Data-Driven Decision Processes Seminar
Kuang Xu (Stanford)
Room 116
Title: Nonstationary Bandit Learning via Predictive Sampling
Abstract: I will discuss designing algorithms for non-stationary multi-armed bandits. Taking the popular Thompson sampling algorithm as a starting point, I will illustrate why conventional thinking centered around estimating mean rewards omits a crucial aspect of active learning in a non-stationary environment, by failing to account for the future value of learned information.

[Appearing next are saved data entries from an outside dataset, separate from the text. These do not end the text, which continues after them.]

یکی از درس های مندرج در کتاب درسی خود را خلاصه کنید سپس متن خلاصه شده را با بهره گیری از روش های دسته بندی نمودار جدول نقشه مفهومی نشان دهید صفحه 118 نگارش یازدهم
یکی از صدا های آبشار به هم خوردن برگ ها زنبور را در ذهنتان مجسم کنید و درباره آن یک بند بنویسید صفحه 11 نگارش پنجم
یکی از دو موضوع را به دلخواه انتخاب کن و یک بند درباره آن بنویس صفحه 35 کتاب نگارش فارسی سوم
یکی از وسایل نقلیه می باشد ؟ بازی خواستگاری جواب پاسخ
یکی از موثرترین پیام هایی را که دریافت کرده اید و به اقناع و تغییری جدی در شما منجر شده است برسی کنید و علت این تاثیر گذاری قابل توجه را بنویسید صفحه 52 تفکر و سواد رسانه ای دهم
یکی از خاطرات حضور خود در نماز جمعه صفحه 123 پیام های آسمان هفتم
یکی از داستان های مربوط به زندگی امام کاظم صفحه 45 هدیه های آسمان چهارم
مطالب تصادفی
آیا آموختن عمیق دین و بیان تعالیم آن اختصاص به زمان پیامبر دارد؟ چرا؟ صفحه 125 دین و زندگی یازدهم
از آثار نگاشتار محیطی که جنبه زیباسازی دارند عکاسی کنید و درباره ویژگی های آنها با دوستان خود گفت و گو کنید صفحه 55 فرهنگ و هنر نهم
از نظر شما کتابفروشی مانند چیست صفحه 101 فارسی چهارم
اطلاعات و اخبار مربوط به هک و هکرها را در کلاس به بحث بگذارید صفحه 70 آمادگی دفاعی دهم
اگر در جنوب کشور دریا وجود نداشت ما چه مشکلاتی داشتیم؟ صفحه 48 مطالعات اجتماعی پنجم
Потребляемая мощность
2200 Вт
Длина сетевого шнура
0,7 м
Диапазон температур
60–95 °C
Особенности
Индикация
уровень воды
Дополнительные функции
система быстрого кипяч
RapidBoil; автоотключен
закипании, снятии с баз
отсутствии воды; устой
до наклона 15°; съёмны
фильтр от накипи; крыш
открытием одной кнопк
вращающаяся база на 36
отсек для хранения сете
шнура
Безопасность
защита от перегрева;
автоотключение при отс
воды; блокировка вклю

We propose the predictive sampling algorithm, which appropriately deprioritizes exploration for information that does not offer long-lasting benefits, and discuss both analytical and numerical results that show how the algorithm could outperform existing approaches in different settings. Joint work with Yueyang Liu and Benjamin Van Roy from Stanford University.
Bio: Kuang Xu is an Associate Professor at the Stanford Graduate School of Business, and Associate Professor by courtesy at Stanford Electrical Engineering. His research focuses on principles for decision-making in a stochastic system, with applications to operations, experimentation and logistics. He has received a First Place in the INFORMS George E. Nicholson Student Paper Competition, a Best Paper Award as well as Outstanding Student Paper Award at ACM SIGMETRICS, and an ACM SIGMETRICS Rising Star Research Award. He currently serves as an Associate Editor for Operations Research and Management Science. Outside of academia, he serves as the Chief Data Science Advisor for Shipt Inc.